• _DIRECTIONS FOR THIS TASK_: Format every line of the rows below as one numbered list, omitting any blank lines.

• _TASK DATA_:

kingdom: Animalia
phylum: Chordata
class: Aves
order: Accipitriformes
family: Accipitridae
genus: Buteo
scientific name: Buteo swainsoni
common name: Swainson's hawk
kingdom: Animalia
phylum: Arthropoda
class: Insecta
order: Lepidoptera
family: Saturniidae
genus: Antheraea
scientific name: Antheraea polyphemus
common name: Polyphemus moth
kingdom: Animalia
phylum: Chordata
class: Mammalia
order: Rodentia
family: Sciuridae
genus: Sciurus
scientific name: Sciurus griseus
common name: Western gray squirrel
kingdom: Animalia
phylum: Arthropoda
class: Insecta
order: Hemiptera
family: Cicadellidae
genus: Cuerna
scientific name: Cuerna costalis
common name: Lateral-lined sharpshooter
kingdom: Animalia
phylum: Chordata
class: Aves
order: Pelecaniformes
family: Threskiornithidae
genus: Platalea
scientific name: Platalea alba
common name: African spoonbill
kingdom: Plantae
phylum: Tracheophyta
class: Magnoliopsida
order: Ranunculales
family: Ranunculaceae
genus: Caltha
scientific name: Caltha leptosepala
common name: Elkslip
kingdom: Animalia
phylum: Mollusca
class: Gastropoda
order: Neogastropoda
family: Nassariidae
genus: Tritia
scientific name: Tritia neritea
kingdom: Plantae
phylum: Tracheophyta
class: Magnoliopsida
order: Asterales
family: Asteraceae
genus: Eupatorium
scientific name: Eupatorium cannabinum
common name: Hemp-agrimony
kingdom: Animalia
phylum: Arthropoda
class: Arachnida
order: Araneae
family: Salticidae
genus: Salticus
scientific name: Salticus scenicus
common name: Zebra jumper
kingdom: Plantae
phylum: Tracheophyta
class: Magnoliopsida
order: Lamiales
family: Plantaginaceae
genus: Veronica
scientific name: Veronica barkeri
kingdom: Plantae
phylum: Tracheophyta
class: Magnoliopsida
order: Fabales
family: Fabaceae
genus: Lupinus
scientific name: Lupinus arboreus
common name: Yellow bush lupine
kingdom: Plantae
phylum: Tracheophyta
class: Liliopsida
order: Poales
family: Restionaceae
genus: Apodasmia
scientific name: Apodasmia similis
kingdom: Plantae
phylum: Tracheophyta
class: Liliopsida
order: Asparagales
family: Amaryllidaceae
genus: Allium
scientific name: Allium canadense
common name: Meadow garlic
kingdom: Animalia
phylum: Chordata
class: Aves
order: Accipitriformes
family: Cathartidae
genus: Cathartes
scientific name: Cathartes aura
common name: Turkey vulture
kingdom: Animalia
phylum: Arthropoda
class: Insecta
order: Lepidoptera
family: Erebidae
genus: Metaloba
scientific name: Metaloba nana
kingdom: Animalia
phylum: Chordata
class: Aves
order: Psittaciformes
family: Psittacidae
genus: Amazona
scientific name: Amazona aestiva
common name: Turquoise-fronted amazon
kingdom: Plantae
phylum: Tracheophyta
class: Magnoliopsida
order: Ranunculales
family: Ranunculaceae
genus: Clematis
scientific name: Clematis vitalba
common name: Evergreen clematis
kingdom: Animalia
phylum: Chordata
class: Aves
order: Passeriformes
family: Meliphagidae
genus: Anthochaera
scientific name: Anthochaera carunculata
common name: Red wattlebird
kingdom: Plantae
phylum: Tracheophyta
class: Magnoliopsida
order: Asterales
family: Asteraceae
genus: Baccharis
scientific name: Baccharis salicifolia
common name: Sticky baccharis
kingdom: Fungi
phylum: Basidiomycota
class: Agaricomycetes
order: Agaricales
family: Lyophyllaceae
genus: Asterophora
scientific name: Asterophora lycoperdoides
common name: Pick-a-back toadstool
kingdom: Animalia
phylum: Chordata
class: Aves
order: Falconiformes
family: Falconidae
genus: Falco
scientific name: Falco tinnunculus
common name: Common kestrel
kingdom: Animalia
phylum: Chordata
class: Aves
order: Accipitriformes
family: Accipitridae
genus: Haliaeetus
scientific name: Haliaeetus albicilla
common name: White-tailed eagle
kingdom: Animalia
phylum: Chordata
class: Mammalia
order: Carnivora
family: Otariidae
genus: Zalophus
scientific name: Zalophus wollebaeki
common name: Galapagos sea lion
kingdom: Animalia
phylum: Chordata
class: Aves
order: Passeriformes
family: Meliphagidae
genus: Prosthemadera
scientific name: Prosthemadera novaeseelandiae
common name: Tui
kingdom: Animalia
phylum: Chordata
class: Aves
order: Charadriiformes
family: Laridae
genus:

• _OUTPUT OF THE TASK_:
1. kingdom: Animalia
2. phylum: Chordata
3. class: Aves
4. order: Accipitriformes
5. family: Accipitridae
6. genus: Buteo
7. scientific name: Buteo swainsoni
8. common name: Swainson's hawk
9. kingdom: Animalia
10. phylum: Arthropoda
11. class: Insecta
12. order: Lepidoptera
13. family: Saturniidae
14. genus: Antheraea
15. scientific name: Antheraea polyphemus
16. common name: Polyphemus moth
17. kingdom: Animalia
18. phylum: Chordata
19. class: Mammalia
20. order: Rodentia
21. family: Sciuridae
22. genus: Sciurus
23. scientific name: Sciurus griseus
24. common name: Western gray squirrel
25. kingdom: Animalia
26. phylum: Arthropoda
27. class: Insecta
28. order: Hemiptera
29. family: Cicadellidae
30. genus: Cuerna
31. scientific name: Cuerna costalis
32. common name: Lateral-lined sharpshooter
33. kingdom: Animalia
34. phylum: Chordata
35. class: Aves
36. order: Pelecaniformes
37. family: Threskiornithidae
38. genus: Platalea
39. scientific name: Platalea alba
40. common name: African spoonbill
41. kingdom: Plantae
42. phylum: Tracheophyta
43. class: Magnoliopsida
44. order: Ranunculales
45. family: Ranunculaceae
46. genus: Caltha
47. scientific name: Caltha leptosepala
48. common name: Elkslip
49. kingdom: Animalia
50. phylum: Mollusca
51. class: Gastropoda
52. order: Neogastropoda
53. family: Nassariidae
54. genus: Tritia
55. scientific name: Tritia neritea
56. kingdom: Plantae
57. phylum: Tracheophyta
58. class: Magnoliopsida
59. order: Asterales
60. family: Asteraceae
61. genus: Eupatorium
62. scientific name: Eupatorium cannabinum
63. common name: Hemp-agrimony
64. kingdom: Animalia
65. phylum: Arthropoda
66. class: Arachnida
67. order: Araneae
68. family: Salticidae
69. genus: Salticus
70. scientific name: Salticus scenicus
71. common name: Zebra jumper
72. kingdom: Plantae
73. phylum: Tracheophyta
74. class: Magnoliopsida
75. order: Lamiales
76. family: Plantaginaceae
77. genus: Veronica
78. scientific name: Veronica barkeri
79. kingdom: Plantae
80. phylum: Tracheophyta
81. class: Magnoliopsida
82. order: Fabales
83. family: Fabaceae
84. genus: Lupinus
85. scientific name: Lupinus arboreus
86. common name: Yellow bush lupine
87. kingdom: Plantae
88. phylum: Tracheophyta
89. class: Liliopsida
90. order: Poales
91. family: Restionaceae
92. genus: Apodasmia
93. scientific name: Apodasmia similis
94. kingdom: Plantae
95. phylum: Tracheophyta
96. class: Liliopsida
97. order: Asparagales
98. family: Amaryllidaceae
99. genus: Allium
100. scientific name: Allium canadense
101. common name: Meadow garlic
102. kingdom: Animalia
103. phylum: Chordata
104. class: Aves
105. order: Accipitriformes
106. family: Cathartidae
107. genus: Cathartes
108. scientific name: Cathartes aura
109. common name: Turkey vulture
110. kingdom: Animalia
111. phylum: Arthropoda
112. class: Insecta
113. order: Lepidoptera
114. family: Erebidae
115. genus: Metaloba
116. scientific name: Metaloba nana
117. kingdom: Animalia
118. phylum: Chordata
119. class: Aves
120. order: Psittaciformes
121. family: Psittacidae
122. genus: Amazona
123. scientific name: Amazona aestiva
124. common name: Turquoise-fronted amazon
125. kingdom: Plantae
126. phylum: Tracheophyta
127. class: Magnoliopsida
128. order: Ranunculales
129. family: Ranunculaceae
130. genus: Clematis
131. scientific name: Clematis vitalba
132. common name: Evergreen clematis
133. kingdom: Animalia
134. phylum: Chordata
135. class: Aves
136. order: Passeriformes
137. family: Meliphagidae
138. genus: Anthochaera
139. scientific name: Anthochaera carunculata
140. common name: Red wattlebird
141. kingdom: Plantae
142. phylum: Tracheophyta
143. class: Magnoliopsida
144. order: Asterales
145. family: Asteraceae
146. genus: Baccharis
147. scientific name: Baccharis salicifolia
148. common name: Sticky baccharis
149. kingdom: Fungi
150. phylum: Basidiomycota
151. class: Agaricomycetes
152. order: Agaricales
153. family: Lyophyllaceae
154. genus: Asterophora
155. scientific name: Asterophora lycoperdoides
156. common name: Pick-a-back toadstool
157. kingdom: Animalia
158. phylum: Chordata
159. class: Aves
160. order: Falconiformes
161. family: Falconidae
162. genus: Falco
163. scientific name: Falco tinnunculus
164. common name: Common kestrel
165. kingdom: Animalia
166. phylum: Chordata
167. class: Aves
168. order: Accipitriformes
169. family: Accipitridae
170. genus: Haliaeetus
171. scientific name: Haliaeetus albicilla
172. common name: White-tailed eagle
173. kingdom: Animalia
174. phylum: Chordata
175. class: Mammalia
176. order: Carnivora
177. family: Otariidae
178. genus: Zalophus
179. scientific name: Zalophus wollebaeki
180. common name: Galapagos sea lion
181. kingdom: Animalia
182. phylum: Chordata
183. class: Aves
184. order: Passeriformes
185. family: Meliphagidae
186. genus: Prosthemadera
187. scientific name: Prosthemadera novaeseelandiae
188. common name: Tui
189. kingdom: Animalia
190. phylum: Chordata
191. class: Aves
192. order: Charadriiformes
193. family: Laridae
194. genus:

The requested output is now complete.